While visitation necessarily turns upon the custodial parent's ability to make the child available for visitation, a custodial parent probably has sufficient control over a child of "tender years" to compel the child to visit with the other parent under the terms of the court order; and the custodial parent's failure to comply would thus be punishable by contempt.
Teenagers are a different bred. Although teenage children remain subject to their parents' control until age 18 or marriage, if a teenager refuses to visit with the noncustodial parent through no fault of the custodial parent, the noncustodial parent probably has no remedy. The California Court of Appeal held in 1987 that a mother of a 14-year old child could not be held in contempt because there was no showing that the mother had the ability to compel the child to visit.

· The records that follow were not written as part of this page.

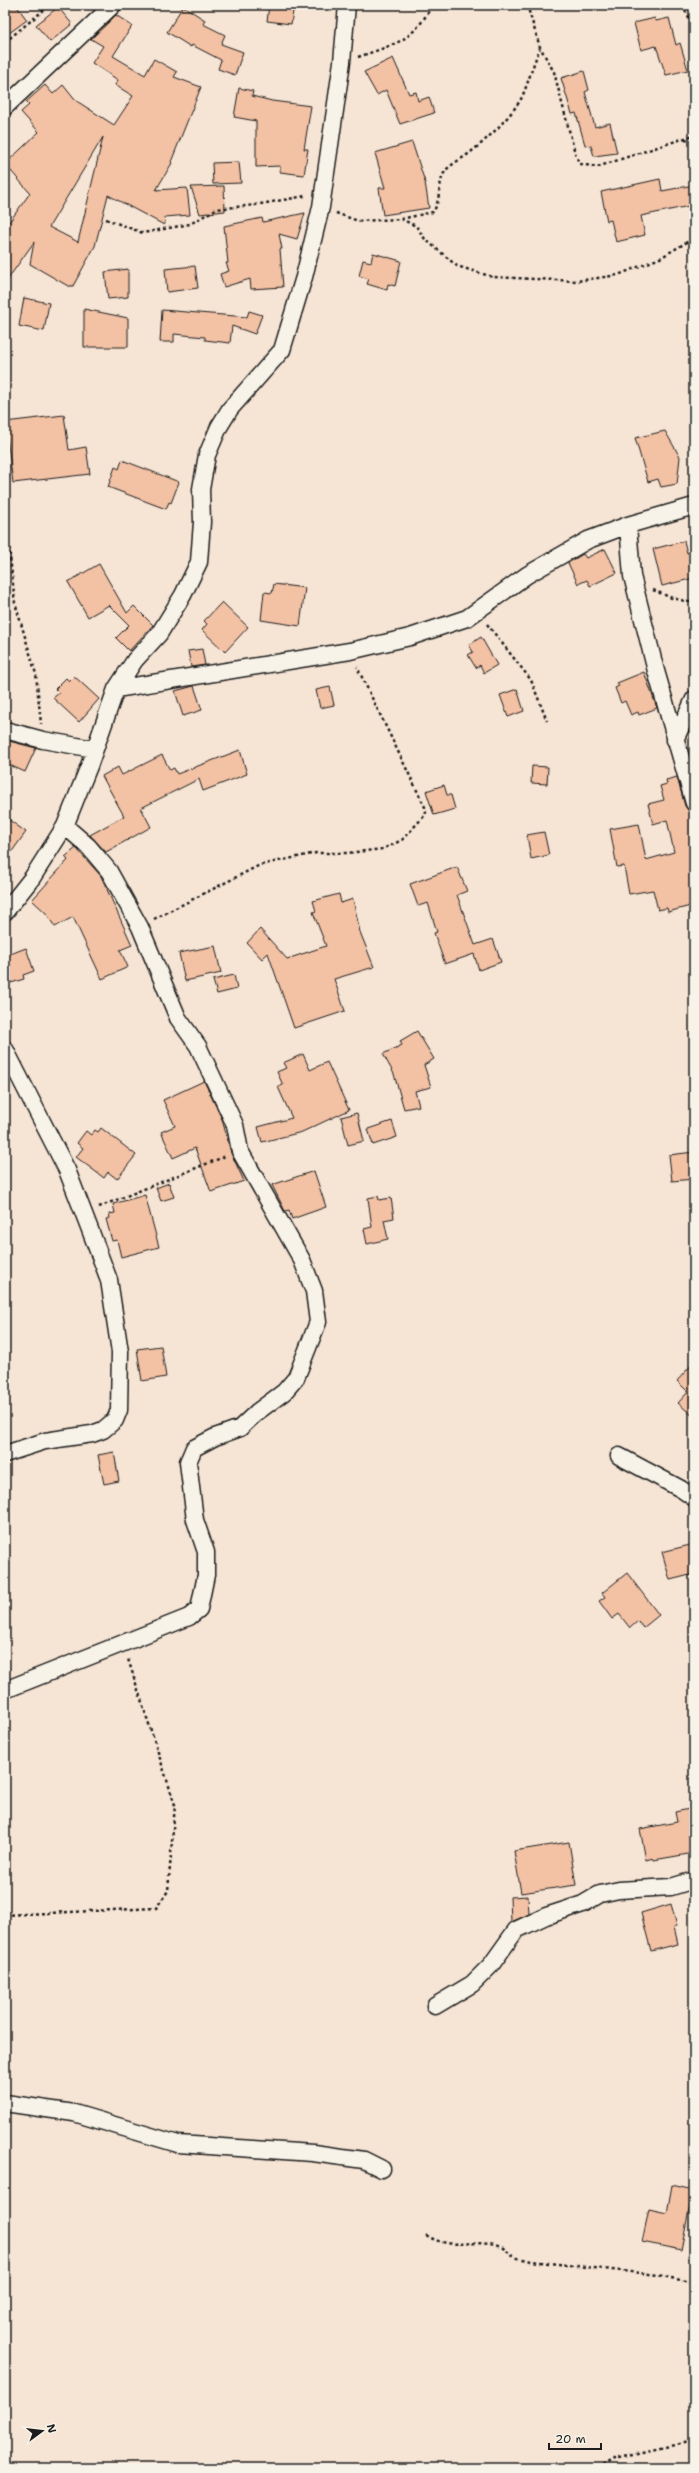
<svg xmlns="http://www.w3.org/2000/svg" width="699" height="2473" font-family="'Shantell Sans',sans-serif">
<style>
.building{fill:#f3c1a4;stroke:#1c1c1c;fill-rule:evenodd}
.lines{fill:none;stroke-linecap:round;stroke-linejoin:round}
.minor-casing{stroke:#1c1c1c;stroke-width:19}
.path{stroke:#1c1c1c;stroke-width:2.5;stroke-dasharray:3 3;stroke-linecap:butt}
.minor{stroke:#f7f3e8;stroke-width:16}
</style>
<rect width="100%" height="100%" fill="#f6e4d4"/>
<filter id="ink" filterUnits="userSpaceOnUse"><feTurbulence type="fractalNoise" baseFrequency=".025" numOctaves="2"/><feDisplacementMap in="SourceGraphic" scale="8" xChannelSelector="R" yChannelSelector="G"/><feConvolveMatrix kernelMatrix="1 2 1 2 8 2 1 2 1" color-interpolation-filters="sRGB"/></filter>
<g filter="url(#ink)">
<!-- building -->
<path class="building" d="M11,5H16L27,20L5,36V9Z
M269,5H294L291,24L267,21Z
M183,6L205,20L203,24L225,35L221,44L243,52L235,75L218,69L221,60L192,45L191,47L167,32Z
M58,7L72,24L50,42L36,25Z
M116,15L132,26L113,56L145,75L154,59L177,72L174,77L201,87L171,162L172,163L156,190L187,188L190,215L165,217L164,225L108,195L95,246L73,286H68L30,264L34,242L5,283V228L30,193L5,164L39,132L21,112L29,105L26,102L45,85L53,94L63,85L75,100L114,125L133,96L115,85L118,80L92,63L103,46L91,39ZM103,137L78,242L49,227Z
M655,18L656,21L669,18L676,45L680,43L688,70L666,75L656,46L641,50L634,23Z
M393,58L409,94L416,92L418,101L429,97L434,113L400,124L386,90L377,95L364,72Z
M584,71L589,90L585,92L595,127L610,123L617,153L594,156L591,146L585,145L576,113L572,114L561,78Z
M239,88L253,91L252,96L272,101L311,106L304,149H308L304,175L280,172V166L256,167V121L234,117Z
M412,142L425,182L429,208L383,215L379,188H385L375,153Z
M239,162L241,183L213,184L212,163Z
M660,179L662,191L694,185V205L641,216L645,235L616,242L611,220L607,221L601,192Z
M224,186L225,211L200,214L191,187Z
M305,213L297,239L279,234L282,249H280L283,287L251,289L250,279L224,287L220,274L229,271L226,263H228L224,226L262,218L263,222Z
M373,253L401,261L395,286L388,284L387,290L367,284L369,279L359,276L363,260L371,262Z
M195,266L198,288L167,292L165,269Z
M128,269V297L108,299L105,272Z
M24,298L49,303L44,331L19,326Z
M84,309L128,318V347H84Z
M162,310L247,317L249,311L262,315L255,334L232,326L230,343L205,340V337L174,334V342H160Z
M64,415L69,450L86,447L90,474L13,483L5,422Z
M665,431L680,457L677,484L661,487L658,479L648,482L635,438Z
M122,460L179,482L171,503L169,502L166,509L108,487L115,467L119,469Z
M684,541L687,553L694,551V578L662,586L653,549Z
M605,549L617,573L590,586L587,580L578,584L568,563L583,554L586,558Z
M99,564L127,613L134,606L153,625L129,651L116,638L129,625L109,605L88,617L68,582Z
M274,584L305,588L300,626L261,620L264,592L272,593Z
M222,602L248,627L225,652L202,630L207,624L204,621Z
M481,637L497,665L484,673L480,665L476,668L468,655L473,652L469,645Z
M202,649L205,665L191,667L188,651Z
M644,672L657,708L639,715L638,712L631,715L625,701L621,703L615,688L619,686L617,683Z
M74,676L99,699L79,722L53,698L59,693L55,689L66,678L69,681Z
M194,686L202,710L183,716L175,691Z
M330,687L334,705L320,708L316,690Z
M517,689L524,711L508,717L500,695Z
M5,740L36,748L25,772L5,763Z
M240,750L247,774L203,791L199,779L141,808L151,827L106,852L90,835L124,816L102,776L118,767L122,775L162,755L170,770L174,768L177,774Z
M532,766L548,767L547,784L531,783Z
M677,777L685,806L688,810L694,812V905L668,912L667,908L658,910L653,890L629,894L624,866L617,867L610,829L639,824L646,860L674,852L667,820L653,824L648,804L664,800L660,786L667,784L666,780Z
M444,785L447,795H451L455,809L434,815L426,791Z
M5,817L26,832L5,861Z
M544,832L549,855L531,859L527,835Z
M76,848L101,876L132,945L120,950L128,967L102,979L73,917L55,927L46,913L32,900L68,860L65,857Z
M457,867L467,891L457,895L475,945L493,939L501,962L479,970L474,954L445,964L434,933L437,932L428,903L418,906L410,884Z
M339,894L341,903L353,899L360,932L374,967L334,979L345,1011L294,1028L268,953L262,959L247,943L260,929L287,959L326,946L313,912L316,911L313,901Z
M215,946L221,973L185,981L179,953Z
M26,948L34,971L23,975L24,979L11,983L5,964V956Z
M234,975L237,989L217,994L213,980Z
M417,1031L434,1059L424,1065L431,1087L415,1091L419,1106L404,1109L394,1074L383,1054L402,1045L400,1041Z
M303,1054L310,1070L327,1062L349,1110L302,1132L262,1142L258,1127L292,1118L278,1087L283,1085L277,1072L286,1068L283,1063Z
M204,1081L222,1119L231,1153L244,1181L211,1192L195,1148L173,1158L161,1132L175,1126L163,1100Z
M357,1113L364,1141L348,1145L341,1117Z
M392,1121L397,1137L373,1145L368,1129Z
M101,1128L136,1155L117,1179L108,1172L104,1178L76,1157L83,1148L77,1143L86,1131L91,1135L95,1130L98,1132Z
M694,1152V1179L672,1181L669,1155Z
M314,1171L326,1207L292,1219L289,1210L285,1211L272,1185Z
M169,1183L174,1197L161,1201L156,1188Z
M145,1195L159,1247L121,1257L117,1240L112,1241L106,1219L110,1218L109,1214L115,1213L113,1204Z
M378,1196L379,1200L391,1198L394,1218L384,1220L388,1239L367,1244L364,1229L372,1227L368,1198Z
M161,1346L166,1377L142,1381L137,1349Z
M694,1362V1417L678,1403L688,1392L677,1381Z
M114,1452L119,1481L104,1484L98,1455Z
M694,1544V1574L670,1580L662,1552Z
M627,1573L659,1615L643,1628L638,1621L630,1628L619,1614L612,1619L599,1601L605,1597L602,1593Z
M694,1808V1853L654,1860L653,1858L646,1860L640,1829L677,1822L675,1812Z
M569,1842L576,1885L521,1893L514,1851Z
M528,1896L529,1914L511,1922L510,1897Z
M671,1904L677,1926L674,1927L678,1944L651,1951L641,1913Z
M672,2185L693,2190L681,2250L642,2242L649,2209L667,2213Z"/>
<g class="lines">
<!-- minor casing -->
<g class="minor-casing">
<path id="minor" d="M5,107L113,5
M628,525L632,576L656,671L694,803
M116,689L350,651L410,637L467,618L527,575L588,540L628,525L694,506
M5,730L43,740L94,749
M675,740L694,699
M5,912L32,878L65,826L89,766L116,689L135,660L159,634L183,595L199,562L202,522L201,489L207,455L219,427L230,409L282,350L304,277L321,207L342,62L347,5
M5,1049L67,1170L89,1227L109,1280L120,1352L119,1410L115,1420L103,1430L92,1434L45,1441L5,1454
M619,1456L681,1489L694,1498
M5,1690L189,1617L199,1609L206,1575V1552L195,1520L188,1462L194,1448L215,1437L240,1428L257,1412L284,1392L296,1378L318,1322L314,1291L302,1260L240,1151L235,1125L198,1046L178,1018L140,927L109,871L88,846L65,826
M435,2006L472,1984L491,1965L516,1930L546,1916L583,1904L600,1894L619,1890L671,1887L694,1880
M5,2103L74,2113L178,2144L313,2153L364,2160L382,2169"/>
</g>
<!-- path -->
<path class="path" d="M527,5L540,47L554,72L576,157L581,164L597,167L694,135
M682,5L694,28
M5,42L50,5
M358,57C395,44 413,42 432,5
M685,139L694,141
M336,213L358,221L401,219L416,226L425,239L457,266L493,277L577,281L618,275L660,258L694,238
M106,219L143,233L190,224L216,209L255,205L305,196
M401,219L433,212C442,199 437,179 447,169C454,162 464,158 472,151C487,140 514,113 522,97C529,81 533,64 540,48
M5,511L15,603L36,674L41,724
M653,590L672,598L694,603
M487,624L531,680L547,721
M154,919L260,865L316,853H347L383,849L402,840L426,814L425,807L357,667
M99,1207L226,1156
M5,1915L156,1908L168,1891L175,1805L128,1659
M426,2235C452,2252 475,2237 501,2247C506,2249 509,2254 513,2256C518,2259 526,2259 531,2261L658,2275L694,2283
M598,2468L615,2458L694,2441"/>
<!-- minor -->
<use href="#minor" class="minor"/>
</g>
</g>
<!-- margin -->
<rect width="699" height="2473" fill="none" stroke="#f7f3e8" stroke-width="20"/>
<rect x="10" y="10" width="679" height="2453" fill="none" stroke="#1c1c1c" stroke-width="1.5" filter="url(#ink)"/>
<!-- north arrow -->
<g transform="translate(42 2431) rotate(75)" stroke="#f7f3e8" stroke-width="3" paint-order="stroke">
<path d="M0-3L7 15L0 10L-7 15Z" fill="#1c1c1c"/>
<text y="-6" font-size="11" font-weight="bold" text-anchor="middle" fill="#1c1c1c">N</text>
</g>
<!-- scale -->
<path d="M549 2443v6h52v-6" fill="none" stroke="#1c1c1c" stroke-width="2"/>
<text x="555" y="2443" font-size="12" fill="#1c1c1c" stroke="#f7f3e8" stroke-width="3" paint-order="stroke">20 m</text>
</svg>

Lesson learned. The noncustodial parent needs to make quality time with the teenager so that the teenager will want to visit with him/her. Sitting on the couch watching television and making out with a lover is not quality time with the teenager. Or having the teenager "hang out" with you and your friends and/or lover may not be enjoyable for the teenager. A child is visiting with YOU not your friends and needs your undivided attention during this visitation period no matter what age if you want to develop a parent-child bond and continuing relationship. It is the noncustodial parent's duty to make the teenager want to visit and the custodial parent's duty to encourage the visitation.